Nothing but the lines below from the one that contains "Quick Links" through the one that contains "The trap is that no individual firm can" should be retyped, exactly and including both ends. Do not include pictures.

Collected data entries
○ ○ ○ ○ ○

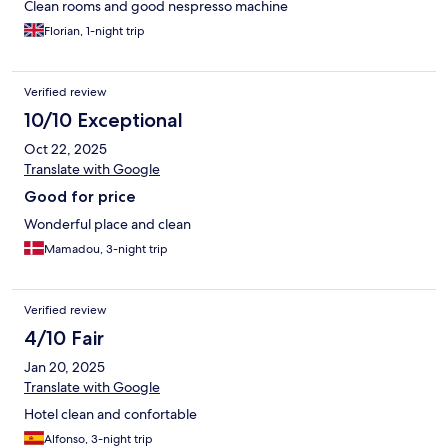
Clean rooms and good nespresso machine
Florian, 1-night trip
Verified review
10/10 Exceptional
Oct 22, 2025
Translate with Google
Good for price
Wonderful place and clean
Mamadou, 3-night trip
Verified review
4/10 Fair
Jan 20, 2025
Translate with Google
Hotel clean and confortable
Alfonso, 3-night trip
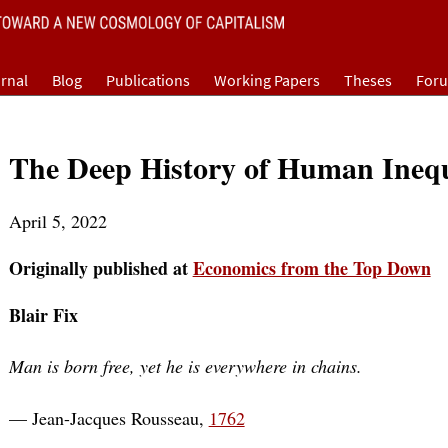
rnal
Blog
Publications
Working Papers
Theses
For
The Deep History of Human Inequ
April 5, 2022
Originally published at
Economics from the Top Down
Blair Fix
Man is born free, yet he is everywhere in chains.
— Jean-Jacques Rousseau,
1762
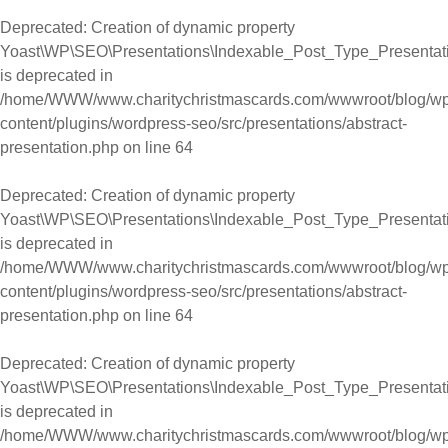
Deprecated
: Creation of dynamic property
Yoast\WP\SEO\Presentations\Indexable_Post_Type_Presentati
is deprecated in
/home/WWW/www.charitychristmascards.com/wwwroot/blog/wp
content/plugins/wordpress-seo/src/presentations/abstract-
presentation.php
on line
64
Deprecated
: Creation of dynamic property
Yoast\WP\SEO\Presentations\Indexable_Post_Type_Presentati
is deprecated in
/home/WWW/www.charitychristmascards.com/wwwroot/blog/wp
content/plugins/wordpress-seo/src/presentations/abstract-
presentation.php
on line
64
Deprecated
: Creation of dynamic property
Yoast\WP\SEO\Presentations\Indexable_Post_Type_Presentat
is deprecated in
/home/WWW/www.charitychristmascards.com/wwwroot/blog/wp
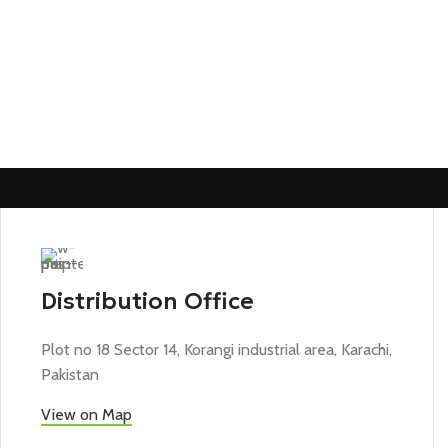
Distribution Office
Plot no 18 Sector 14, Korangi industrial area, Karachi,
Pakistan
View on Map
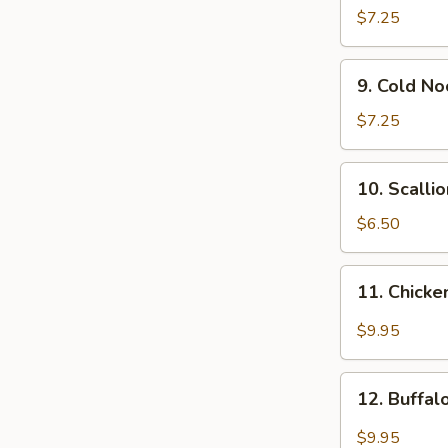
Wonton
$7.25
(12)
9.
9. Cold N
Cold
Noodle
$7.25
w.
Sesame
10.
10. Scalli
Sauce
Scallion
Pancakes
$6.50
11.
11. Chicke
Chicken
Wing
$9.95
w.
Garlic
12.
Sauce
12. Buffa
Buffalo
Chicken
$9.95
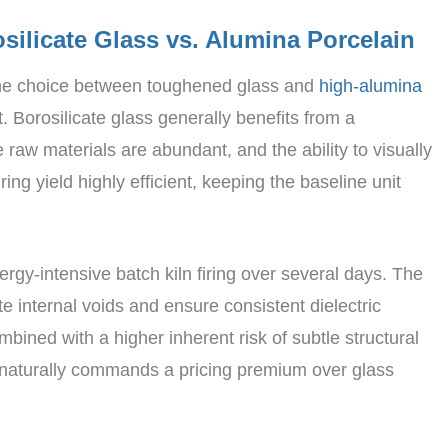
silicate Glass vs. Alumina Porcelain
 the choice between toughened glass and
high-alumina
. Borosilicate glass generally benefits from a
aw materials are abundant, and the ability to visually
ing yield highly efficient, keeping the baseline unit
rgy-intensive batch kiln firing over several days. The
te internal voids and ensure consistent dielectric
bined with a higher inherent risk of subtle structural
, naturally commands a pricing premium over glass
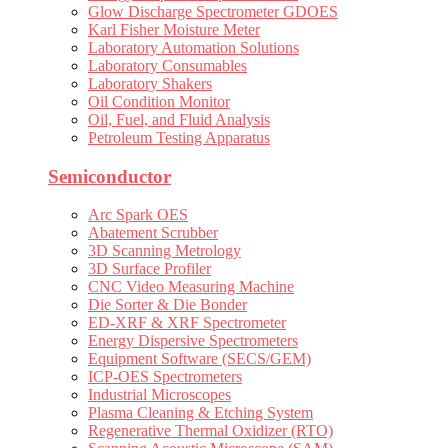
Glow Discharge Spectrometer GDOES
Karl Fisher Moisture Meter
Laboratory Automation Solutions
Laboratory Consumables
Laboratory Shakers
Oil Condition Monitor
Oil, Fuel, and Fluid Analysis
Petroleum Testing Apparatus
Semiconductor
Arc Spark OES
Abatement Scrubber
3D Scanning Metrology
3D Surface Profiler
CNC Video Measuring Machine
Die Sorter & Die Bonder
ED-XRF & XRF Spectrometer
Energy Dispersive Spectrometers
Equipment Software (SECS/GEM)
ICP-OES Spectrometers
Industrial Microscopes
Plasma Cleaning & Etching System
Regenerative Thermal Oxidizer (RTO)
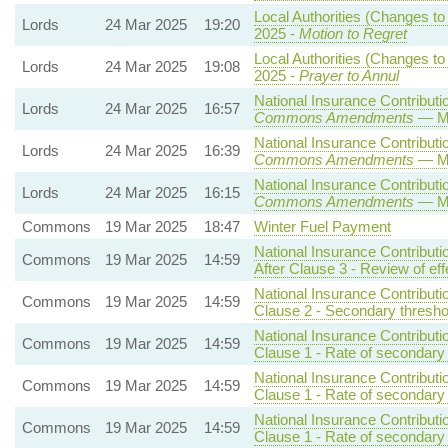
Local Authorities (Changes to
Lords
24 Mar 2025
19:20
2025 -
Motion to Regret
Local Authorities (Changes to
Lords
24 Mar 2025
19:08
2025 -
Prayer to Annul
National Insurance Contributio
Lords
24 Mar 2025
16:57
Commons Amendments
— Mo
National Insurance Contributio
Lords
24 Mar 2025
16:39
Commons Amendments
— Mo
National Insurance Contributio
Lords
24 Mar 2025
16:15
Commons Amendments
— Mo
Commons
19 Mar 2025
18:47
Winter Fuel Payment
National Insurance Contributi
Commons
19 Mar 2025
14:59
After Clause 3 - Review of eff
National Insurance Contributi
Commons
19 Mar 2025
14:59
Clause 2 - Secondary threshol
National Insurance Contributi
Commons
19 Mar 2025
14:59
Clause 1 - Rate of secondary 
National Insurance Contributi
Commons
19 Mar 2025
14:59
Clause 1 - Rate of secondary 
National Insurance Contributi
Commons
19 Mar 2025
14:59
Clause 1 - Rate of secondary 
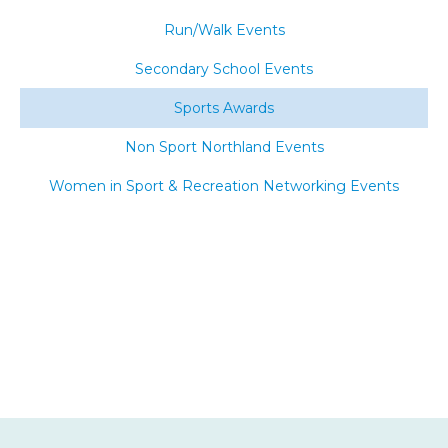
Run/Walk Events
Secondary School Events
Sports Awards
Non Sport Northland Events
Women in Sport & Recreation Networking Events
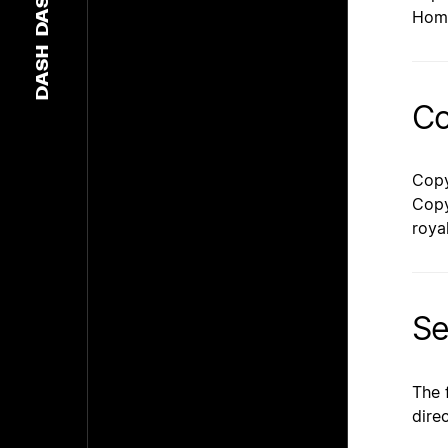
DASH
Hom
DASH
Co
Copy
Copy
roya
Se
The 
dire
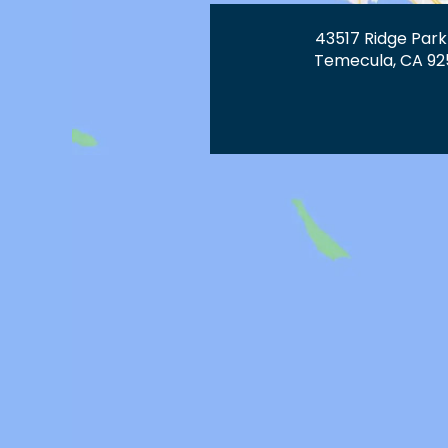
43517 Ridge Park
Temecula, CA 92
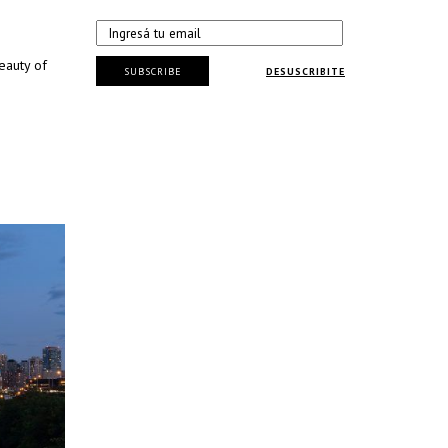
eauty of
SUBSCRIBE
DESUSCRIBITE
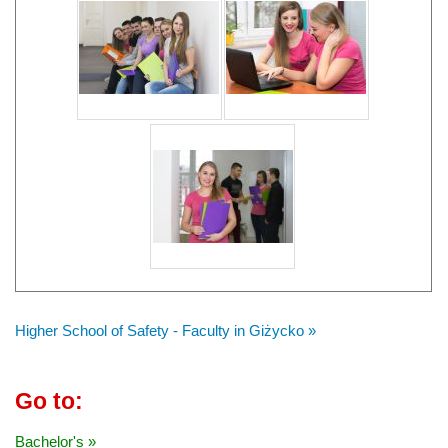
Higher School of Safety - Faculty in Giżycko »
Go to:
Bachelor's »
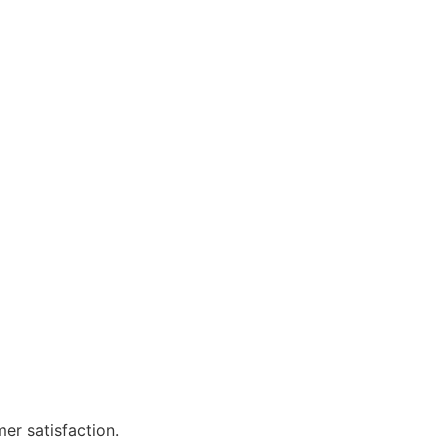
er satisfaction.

○ ○ ○ ○ ○

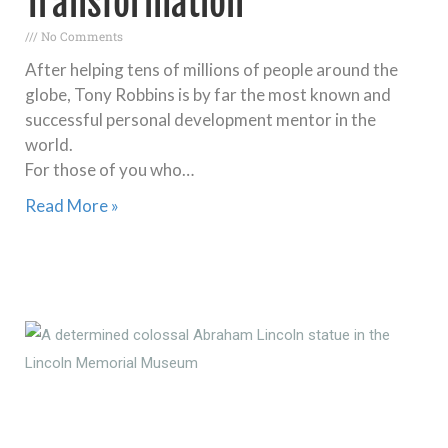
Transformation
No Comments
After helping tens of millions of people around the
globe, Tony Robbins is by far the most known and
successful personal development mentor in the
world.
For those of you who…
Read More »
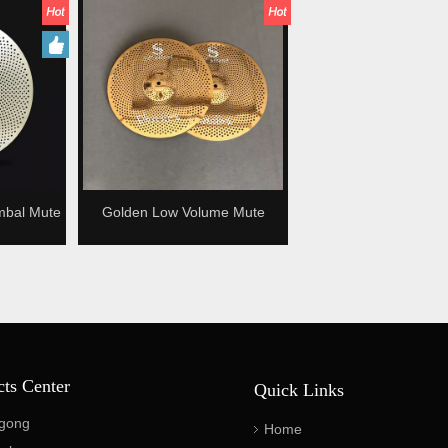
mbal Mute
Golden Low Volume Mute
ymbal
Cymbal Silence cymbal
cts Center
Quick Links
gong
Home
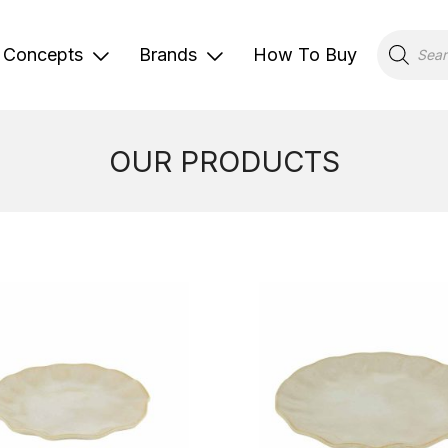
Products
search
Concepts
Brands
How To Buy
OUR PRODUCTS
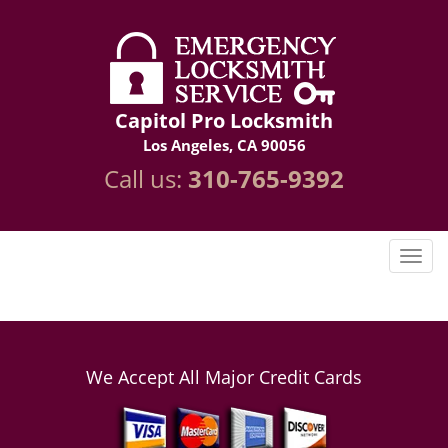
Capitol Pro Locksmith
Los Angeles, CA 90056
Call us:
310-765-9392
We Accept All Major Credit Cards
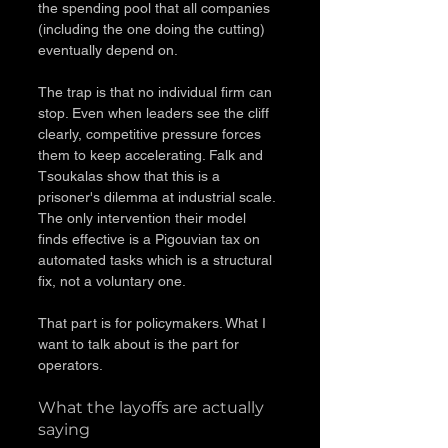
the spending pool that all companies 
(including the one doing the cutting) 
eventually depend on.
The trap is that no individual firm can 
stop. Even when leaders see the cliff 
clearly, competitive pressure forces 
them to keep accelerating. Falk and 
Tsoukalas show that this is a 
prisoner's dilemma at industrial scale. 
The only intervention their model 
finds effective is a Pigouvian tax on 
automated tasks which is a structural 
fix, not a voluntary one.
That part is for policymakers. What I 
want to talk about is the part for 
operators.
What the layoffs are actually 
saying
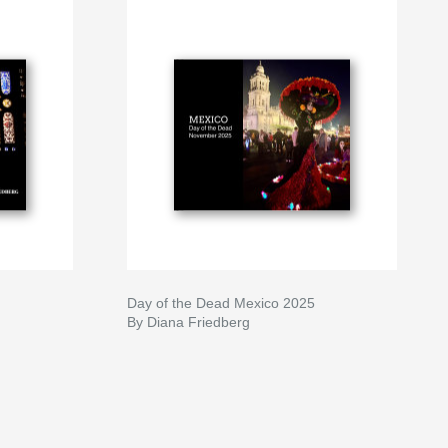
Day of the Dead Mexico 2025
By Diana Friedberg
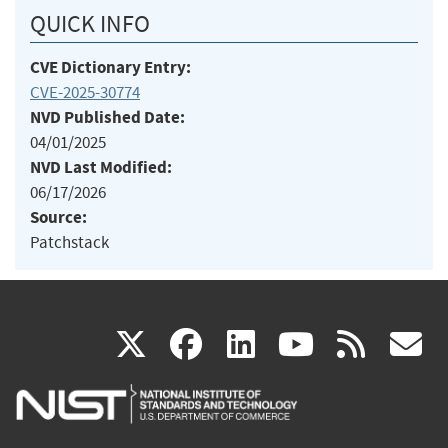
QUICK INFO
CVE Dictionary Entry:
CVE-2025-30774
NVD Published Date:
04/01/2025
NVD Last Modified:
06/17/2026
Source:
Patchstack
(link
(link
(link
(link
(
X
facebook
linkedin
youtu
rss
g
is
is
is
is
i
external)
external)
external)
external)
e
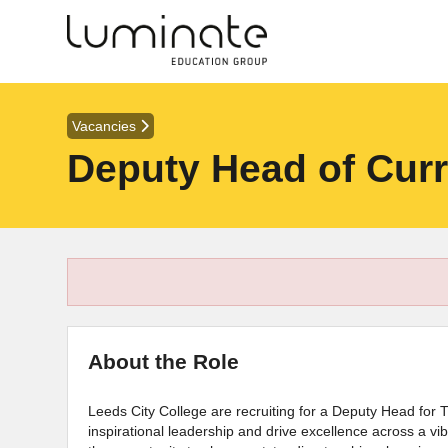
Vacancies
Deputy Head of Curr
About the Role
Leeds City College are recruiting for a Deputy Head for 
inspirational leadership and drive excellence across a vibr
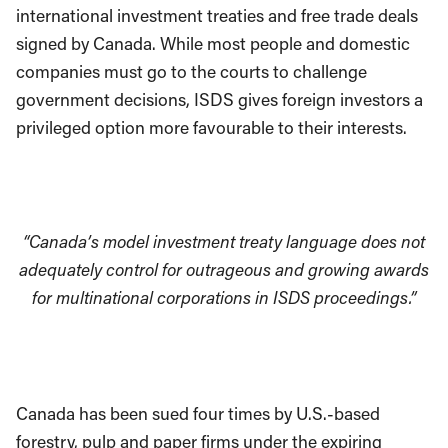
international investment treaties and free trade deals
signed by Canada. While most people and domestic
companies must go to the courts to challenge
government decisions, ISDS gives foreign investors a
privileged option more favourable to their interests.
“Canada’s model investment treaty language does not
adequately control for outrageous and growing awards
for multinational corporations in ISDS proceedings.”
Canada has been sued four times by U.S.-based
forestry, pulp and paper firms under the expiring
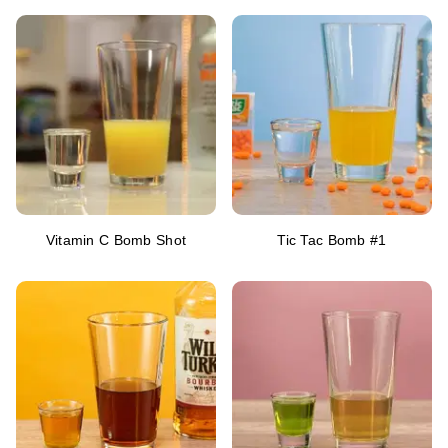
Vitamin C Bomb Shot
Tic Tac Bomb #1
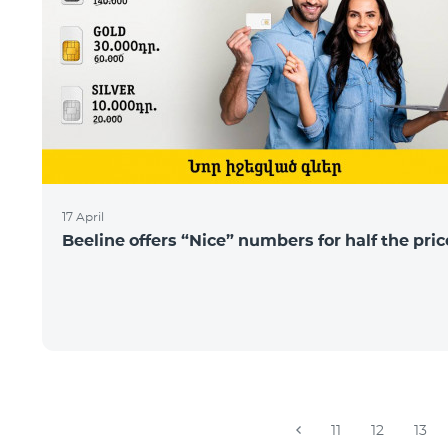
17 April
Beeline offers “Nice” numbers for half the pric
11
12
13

○ ○ ○ ○ ○

Written reply
Quick Links
gong
Home
Products
search
Concepts
Brands
How To Buy
OUR PRODUCTS
Capitol Pro Locksmith
Los Angeles, CA 90056
Call us:
310-765-9392
We Accept All Major Credit Cards
the spending pool that all companies 
(including the one doing the cutting) 
eventually depend on.
The trap is that no individual firm can 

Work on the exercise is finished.